It can sometimes be frustrating to be working on a project only to find out that you have been doing it wrong the entire time (and now you've wasted money on components). While this experience is, regrettably, part of the learning process, shouldn't there be a way to eliminate the expense and mess?
Below is a simulation o a simple circuit with LEDs that demonstrates a way to avoid this problem. (you can click on the switches to turn them on and off)
If nothing appears above, click here.
Step 1: Tinkercad
There are a few programs available for download, such as ORCAD or EAGLE, these are both more processing intensive, and likely aimed toward professionals. Tinkercad is neither of these. It allows users to create 3D designs as well as circuits, and with the latter, you are able to both edit code for its components and run a simulation. Tinkercad is run by Autodesk, the same company who runs Instructables (the site you're on right now). Once you've made an account, navigate to your dashboard and proceed to the next step.

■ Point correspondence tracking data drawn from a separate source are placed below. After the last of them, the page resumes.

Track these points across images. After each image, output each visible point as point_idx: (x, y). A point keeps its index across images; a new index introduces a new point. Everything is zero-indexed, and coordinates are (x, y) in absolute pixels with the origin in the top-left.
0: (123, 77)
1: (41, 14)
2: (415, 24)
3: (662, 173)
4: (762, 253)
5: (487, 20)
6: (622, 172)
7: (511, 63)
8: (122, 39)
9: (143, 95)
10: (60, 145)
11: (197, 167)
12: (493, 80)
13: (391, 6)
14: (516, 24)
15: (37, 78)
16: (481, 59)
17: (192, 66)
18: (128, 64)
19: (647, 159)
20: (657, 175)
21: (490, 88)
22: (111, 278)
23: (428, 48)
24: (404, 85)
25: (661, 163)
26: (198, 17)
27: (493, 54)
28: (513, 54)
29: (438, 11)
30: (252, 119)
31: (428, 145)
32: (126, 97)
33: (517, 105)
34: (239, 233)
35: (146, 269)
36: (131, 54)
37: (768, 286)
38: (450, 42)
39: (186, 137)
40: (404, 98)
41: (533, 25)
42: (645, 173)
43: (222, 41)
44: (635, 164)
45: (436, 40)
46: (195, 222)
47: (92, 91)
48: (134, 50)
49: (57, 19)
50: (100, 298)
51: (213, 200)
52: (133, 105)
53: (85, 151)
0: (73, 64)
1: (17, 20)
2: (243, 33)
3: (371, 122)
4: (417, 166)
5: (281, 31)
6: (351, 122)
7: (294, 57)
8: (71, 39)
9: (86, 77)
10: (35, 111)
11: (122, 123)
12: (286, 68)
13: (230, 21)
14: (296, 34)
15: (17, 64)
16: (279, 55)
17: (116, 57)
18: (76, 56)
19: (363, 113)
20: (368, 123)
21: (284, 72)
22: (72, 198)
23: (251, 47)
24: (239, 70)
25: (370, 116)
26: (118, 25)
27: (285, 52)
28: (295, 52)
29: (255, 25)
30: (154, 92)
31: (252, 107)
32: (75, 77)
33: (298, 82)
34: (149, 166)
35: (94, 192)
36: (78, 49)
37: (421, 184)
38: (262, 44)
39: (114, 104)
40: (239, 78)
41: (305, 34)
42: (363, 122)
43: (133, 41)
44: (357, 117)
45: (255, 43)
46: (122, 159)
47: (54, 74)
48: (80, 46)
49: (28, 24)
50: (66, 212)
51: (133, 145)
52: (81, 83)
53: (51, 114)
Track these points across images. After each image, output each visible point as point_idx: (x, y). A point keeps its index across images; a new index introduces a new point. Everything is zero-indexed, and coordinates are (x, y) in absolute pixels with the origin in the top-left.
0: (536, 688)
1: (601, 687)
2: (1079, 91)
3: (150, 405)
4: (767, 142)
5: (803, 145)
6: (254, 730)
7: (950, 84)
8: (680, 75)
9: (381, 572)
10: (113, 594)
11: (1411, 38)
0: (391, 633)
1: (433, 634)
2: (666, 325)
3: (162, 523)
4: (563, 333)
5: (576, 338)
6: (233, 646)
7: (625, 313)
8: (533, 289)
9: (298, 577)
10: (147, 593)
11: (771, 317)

Step 2: Your First Project
At the top you'll see a button that says "create a new circuit." You'll want to click on it. Upon doing so, you'll be led to a new page with a menu on the right and a large workspace.
Feel free to fiddle around with some stuff here, and once you've made a project just click "start simulation."
Hopefully, this website will allow you to make what you couldn't before, or just give you a way to experiment before building something for real.